Raines was talking with a friend who owned a dive shop about a year after Hurricane Katrina. The owner confided that a local fisherman had found a site teeming with fish and wildlife. Suspecting something big was hidden below, he went down himself to explore, found a forest of trees, then told Raines about his find. But because divers often take artifacts, he refused to disclose the location for many years. Finally in 2012, he revealed the site's location after swearing Raines to secrecy. Raines then did his own dive and discovered a primeval cypress swamp in pristine condition.

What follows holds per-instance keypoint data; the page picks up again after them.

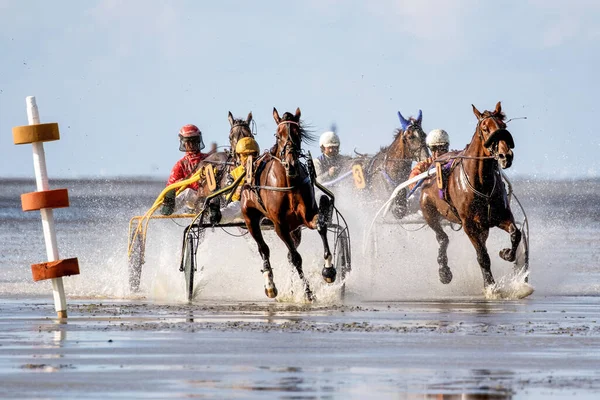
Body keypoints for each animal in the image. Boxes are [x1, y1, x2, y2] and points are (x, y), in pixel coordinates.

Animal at [240, 106, 336, 300]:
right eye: (278, 135)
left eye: (298, 133)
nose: (291, 164)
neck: (289, 183)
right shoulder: (280, 226)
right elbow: (296, 257)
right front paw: (308, 292)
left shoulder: (307, 216)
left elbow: (321, 225)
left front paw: (329, 270)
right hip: (250, 218)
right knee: (264, 249)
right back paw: (270, 285)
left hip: (296, 229)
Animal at [418, 101, 520, 290]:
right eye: (485, 128)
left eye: (504, 126)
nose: (505, 156)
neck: (482, 183)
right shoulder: (469, 224)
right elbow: (482, 256)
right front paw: (491, 286)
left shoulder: (500, 215)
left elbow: (516, 233)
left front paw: (506, 253)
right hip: (428, 211)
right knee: (442, 238)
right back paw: (444, 272)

"You just feel like you're in this fairy world," Raines said in an interview with LiveScience's OurAmazingPlanet. "These trees are covered in anemones and crabs and shrimp - and then you have these huge clouds of red snapper and grouper following you around. I was down there one day swimming along the ledge where the biggest stumps are, and I turned around and there was this huge funnel shape of fish behind me. It must have been 200 snapper, and they were just following me around. When I stopped, they would stop. When I turned around, they all fell in behind me. And the triggerfish, will actually come up and chew on your camera. You have to shoo them away. They just seem to have no fear."

Despite its recent discovery, the underwater landscape has just a few years to be explored, before woodburrowing marine animals destroy the ancient forest. Raines's team is applying for research grants to explore it before that happens. But they're staying mum about their find, not giving out the GPS coordinates of the anchoring location. All we know is that the trees run along a small dropoff south of the Fort Morgan, and they follow the remains of an ancient river channel that runs to the north, toward the modern-day Mobile-Tensaw Delta.